Он посмотрел на меня как бы с недоумением. И как бы смущенно хихикнул:
– Значит, полагаешь, что это я был?.. Ну, ладно, предположим, я. Так неужели ты не понимаешь, что их до этого не было?
– То есть как это не было?! – возмутился я. – Они были сотворены. И… И… И невинны.
– Не было их, – как бы оправдывающимся тоном. – Это были всего лишь бесплотные идеи, эйдосы. И обитали они не в раю, а в области идеального. Ну, ты Платона, наверно, читал? Канта?
– О да, – не сдавался я, – это твой конек, твоя прерогатива, твое дьявольское изобретение. Вся эта хренова философия!
– И это, как ты считаешь, съеденное яблоко, – продолжил он, не обращая внимания на мои возражения, – всего лишь инициализировало идеи мужчины и женщины, материализовало их. И, если строго говорить, вложило в их довольно туповатые головы этические правила. Однако они тогда мало что поняли. Пришлось в дальнейшем растолковывать Моисею, а потом и Христу… Так что, дорогой мой, без инициализации тут ничего бы не было. И тебя в том числе.
Это было невыносимо. Вся эта ложь, похожая на правду… Все это логическое шулерство…
– Ты можешь говорить все, что хочешь, – попытался его остановить, – я тебя не боюсь. Ты мне не страшен.

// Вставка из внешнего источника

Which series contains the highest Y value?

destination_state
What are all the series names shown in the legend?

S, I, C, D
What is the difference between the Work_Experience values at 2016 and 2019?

– Ты себя должен бояться, – рассмеялся он совершенно омерзительно. – Своего алкоголизма, а не меня. Ведь я же не заставляю тебя так пить? Ведь правда же? – Нет, это все ты! Я вижу, куда ты все ведешь, в какую жопу! И это терпеть невозможно. Невозможно! Я зажал уши ладонями. Но он повысил голос. И обрывки мерзости все же вползали в мое сознание. И тут я нашелся: – Все, хватит! Уходи! Ко мне должна прийти женщина. Он поверил. Сделал вид, что поверил. Извинился. Гадливо и гнусно. Якобы извинился. И исчез. Внезапно в дверь позвонили.
26. Лa1 – e1…
Он опасливо, на цыпочках, подошел к двери. Как это делает любой сильно пьющий и не все помнящий человек.
Это мог быть кто угодно! Дворники! Бандиты! Жэковские крысы! Менты!
Да, это могли быть менты. Потому что он не был уверен ни в чем. Мог в беспамятстве убить кого-нибудь. Мог, не помня себя, подписать дарственную на квартиру. Украсть… Нет, украсть все же не мог. Для этого требовалась трезвая координация организма и мыслей. А убить – вполне…
В глазке искривленная широкоформатной линзой до состояния кривоногой каракатицы, чему сильно возрадовались бы Лобачевский с Минковским, была какая-то баба. Совершенно незнакомая.
Поэтому он так же, на цыпочках, начал пятиться назад. Свалил локтем портфель, стоявший на доисторической стиральной машине, которая использовалась как тумбочка. Произвел шум.
1
Поскольку автор нижеприведенного текста записывал его, будучи в состоянии аффектации, то автор всего произведения подверг его минимальному редактированию, которое, как ему представляется, не искажает не только смысла описываемых событий, но и мыслей и чувств, которые владели автором. Данный прием использован и по отношению ко всем последующим фрагментам, выделенным курсивом.